O evangelho que não se parece com Cristo


Vladimir Chaves


É impossível olhar para o cenário atual e não sentir um misto de indignação e dor diante da crescente multidão de cristãos que se afastam das igrejas, engrossando as fileiras dos chamados “desigrejados”. Não se trata, em sua maioria, de pessoas que abandonaram a fé em Cristo, mas de irmãos e irmãs feridos por líderes que transformaram o púlpito, que deveria ser lugar de vida e esperança, em instrumento de orgulho, vaidade e até mesmo violência espiritual.

O que vemos é o cumprimento das palavras de Jesus: “Ai de vós, escribas e fariseus, hipócritas! Pois atam fardos pesados e difíceis de suportar e os põem aos ombros dos homens; eles, porém, nem com o dedo querem movê-los” (Mateus 23:4). Muitos líderes exigem dos fiéis um peso que eles mesmos não suportam, pregam aquilo que não vivem, e ferem em nome de um evangelho que não se parece com o de Cristo.

Quantos têm sido esmagados não pelo mundo, mas pela própria comunidade que deveria acolhê-los? Quantos foram julgados, expostos e humilhados por aqueles que deveriam estender a mão? Paulo advertiu: “Porque o reino de Deus não consiste em palavras, mas em poder” (1 Coríntios 4:20). Contudo, o que se vê é uma avalanche de discursos inflamados, mas sem vida, sem unção, sem exemplo.

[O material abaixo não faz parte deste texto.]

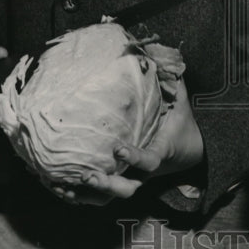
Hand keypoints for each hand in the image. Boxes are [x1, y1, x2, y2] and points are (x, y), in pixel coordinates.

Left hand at [54, 77, 203, 204]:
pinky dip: (80, 194)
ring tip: (64, 186)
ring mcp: (131, 178)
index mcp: (159, 151)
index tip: (118, 149)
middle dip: (107, 185)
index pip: (149, 161)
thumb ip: (171, 81)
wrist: (189, 151)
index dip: (135, 158)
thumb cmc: (179, 123)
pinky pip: (100, 194)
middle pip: (126, 188)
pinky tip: (59, 187)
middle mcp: (143, 171)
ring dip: (87, 194)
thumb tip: (155, 52)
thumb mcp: (180, 101)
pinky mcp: (120, 180)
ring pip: (110, 196)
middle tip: (87, 175)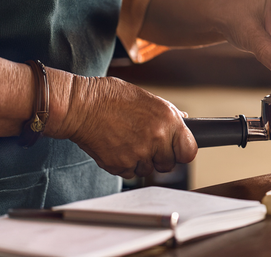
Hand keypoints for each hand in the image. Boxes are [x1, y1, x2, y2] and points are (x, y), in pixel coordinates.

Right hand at [48, 75, 196, 178]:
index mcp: (168, 119)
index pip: (189, 151)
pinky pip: (130, 173)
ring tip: (127, 141)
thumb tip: (183, 120)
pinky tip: (117, 147)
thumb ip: (167, 113)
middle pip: (169, 164)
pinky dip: (124, 165)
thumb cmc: (110, 97)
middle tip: (145, 143)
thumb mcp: (146, 98)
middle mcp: (157, 138)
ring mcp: (139, 154)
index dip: (182, 152)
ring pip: (148, 170)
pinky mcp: (121, 165)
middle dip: (159, 157)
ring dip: (141, 161)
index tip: (176, 150)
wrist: (80, 106)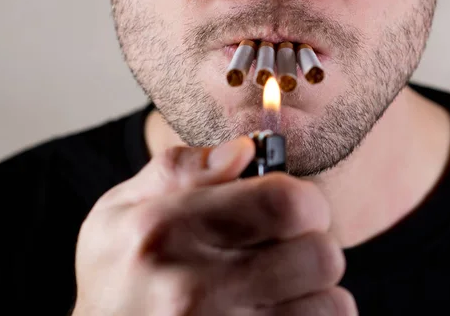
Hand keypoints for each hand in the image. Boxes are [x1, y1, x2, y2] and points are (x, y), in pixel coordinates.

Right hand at [72, 137, 356, 315]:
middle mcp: (195, 289)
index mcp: (167, 231)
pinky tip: (277, 312)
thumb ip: (182, 169)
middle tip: (287, 248)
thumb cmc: (116, 275)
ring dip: (316, 290)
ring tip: (279, 286)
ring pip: (333, 305)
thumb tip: (245, 149)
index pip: (285, 205)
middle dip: (313, 244)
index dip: (306, 200)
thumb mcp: (120, 208)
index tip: (294, 207)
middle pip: (321, 256)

Mais grave ainda é quando a Palavra de Deus é manipulada para servir a interesses pessoais. Textos são arrancados do contexto e transformados em armas, não em pão que alimenta. Pedro já havia advertido sobre isso: “Assim como houve entre o povo falsos profetas, também haverá entre vós falsos mestres, que introduzirão encobertamente heresias destruidoras” (2 Pedro 2:1). Não é à toa que muitos, confusos e feridos, escolhem se afastar do convívio congregacional, não de Cristo, mas das estruturas que se corromperam.

Diante disso, não podemos ter espírito de covardia. A igreja foi chamada para ser lugar de cura, não de opressão. Foi chamada para ser família, não tribunal. O amor, que é o maior mandamento, tem sido substituído por soberba, crítica e exclusão. Mas o apóstolo João nos lembra: “Quem não ama não conhece a Deus, porque Deus é amor” (1 João 4:8). Se a liderança não expressa esse amor, está desconectada da essência do Evangelho.

O que me aperta o coração é perceber que, para muitos, isso já virou regra, quase uma cultura: pastores que julgam, líderes que apontam dedos, ministérios que se sustentam mais na cobrança do que no exemplo. Mas o exemplo de Cristo foi o contrário: Ele lavou os pés dos discípulos (João 13:14-15), Ele acolheu a mulher adúltera (João 8:11), Ele perdoou quem o traía e o negava. Onde está esse modelo hoje?

A pergunta que fica é: quem vai se levantar para viver o Evangelho em sua pureza? Quem vai abrir mão da vaidade e do poder para pastorear como o Bom Pastor, que deu a vida pelas ovelhas (João 10:11)? Porque o que vemos é gente matando espiritualmente aqueles que deveriam ser cuidados.

A igreja de Cristo não morrerá, disso temos certeza, mas é urgente denunciar os falsos caminhos que têm levado muitos ao cansaço e à dispersão. O chamado não é para abandonar a fé, mas para clamar por uma reforma de coração, para que voltemos ao simples e poderoso Evangelho da cruz: amor, entrega, serviço e verdade.

“Mas vós não fareis assim; pelo contrário, o maior entre vós seja como o menor; e quem governa seja como quem serve” (Lucas 22:26). Até que a igreja volte a entender isso, continuará havendo multidões de crentes feridos do lado de fora dos templos.